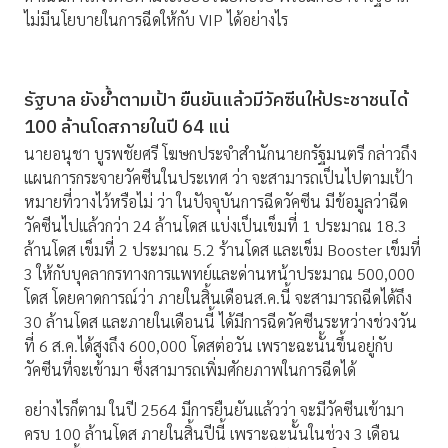
ไม่มีนโยบายในการฉีดให้กับ VIP ได้อย่างไร
รัฐบาล ยังย้ำตามเป้า ยืนยันแล้วมีวัคซีนให้ประชาชนได้
100 ล้านโดสภายในปี 64 แน่
นายอนุชา บูรพชัยศรี โฆษกประจำสำนักนายกรัฐมนตรี กล่าวถึง
แผนการกระจายวัคซีนในประเทศ ว่า จะสามารถเป็นไปตามเป้า
หมายที่วางไว้หรือไม่ ว่า ในปัจจุบันการฉีดวัคซีน มีข้อมูลว่าฉีด
วัคซีนไปแล้วกว่า 24 ล้านโดส แบ่งเป็นเข็มที่ 1 ประมาณ 18.3
ล้านโดส เข็มที่ 2 ประมาณ 5.2 ร้านโดส และเข็ม Booster เข็มที่
3 ให้กับบุคลากรทางการแพทย์และด่านหน้าประมาณ 500,000
โดส โดยคาดการณ์ว่า ภายในสิ้นเดือนส.ค.นี้ จะสามารถฉีดได้ถึง
30 ล้านโดส และภายในเดือนนี้ ได้มีการฉีดวัคซีนระหว่างช่วงวัน
ที่ 6 ส.ค.ได้สูงถึง 600,000 โดสต่อวัน เพราะฉะนั้นขึ้นอยู่กับ
วัคซีนที่จะเข้ามา ซึ่งสามารถเพิ่มศักยภาพในการฉีดได้
อย่างไรก็ตาม ในปี 2564 มีการยืนยันแล้วว่า จะมีวัคซีนเข้ามา
ครบ 100 ล้านโดส ภายในสิ้นปีนี้ เพราะฉะนั้นในช่วง 3 เดือน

◆ ◆ ◆ ◆

#### BRIEF
The material above should be printed again exactly, with each picture left out.

#### EXERCISE OUTPUT
ไม่มีนโยบายในการฉีดให้กับ VIP ได้อย่างไร
รัฐบาล ยังย้ำตามเป้า ยืนยันแล้วมีวัคซีนให้ประชาชนได้
100 ล้านโดสภายในปี 64 แน่
นายอนุชา บูรพชัยศรี โฆษกประจำสำนักนายกรัฐมนตรี กล่าวถึง
แผนการกระจายวัคซีนในประเทศ ว่า จะสามารถเป็นไปตามเป้า
หมายที่วางไว้หรือไม่ ว่า ในปัจจุบันการฉีดวัคซีน มีข้อมูลว่าฉีด
วัคซีนไปแล้วกว่า 24 ล้านโดส แบ่งเป็นเข็มที่ 1 ประมาณ 18.3
ล้านโดส เข็มที่ 2 ประมาณ 5.2 ร้านโดส และเข็ม Booster เข็มที่
3 ให้กับบุคลากรทางการแพทย์และด่านหน้าประมาณ 500,000
โดส โดยคาดการณ์ว่า ภายในสิ้นเดือนส.ค.นี้ จะสามารถฉีดได้ถึง
30 ล้านโดส และภายในเดือนนี้ ได้มีการฉีดวัคซีนระหว่างช่วงวัน
ที่ 6 ส.ค.ได้สูงถึง 600,000 โดสต่อวัน เพราะฉะนั้นขึ้นอยู่กับ
วัคซีนที่จะเข้ามา ซึ่งสามารถเพิ่มศักยภาพในการฉีดได้
อย่างไรก็ตาม ในปี 2564 มีการยืนยันแล้วว่า จะมีวัคซีนเข้ามา
ครบ 100 ล้านโดส ภายในสิ้นปีนี้ เพราะฉะนั้นในช่วง 3 เดือน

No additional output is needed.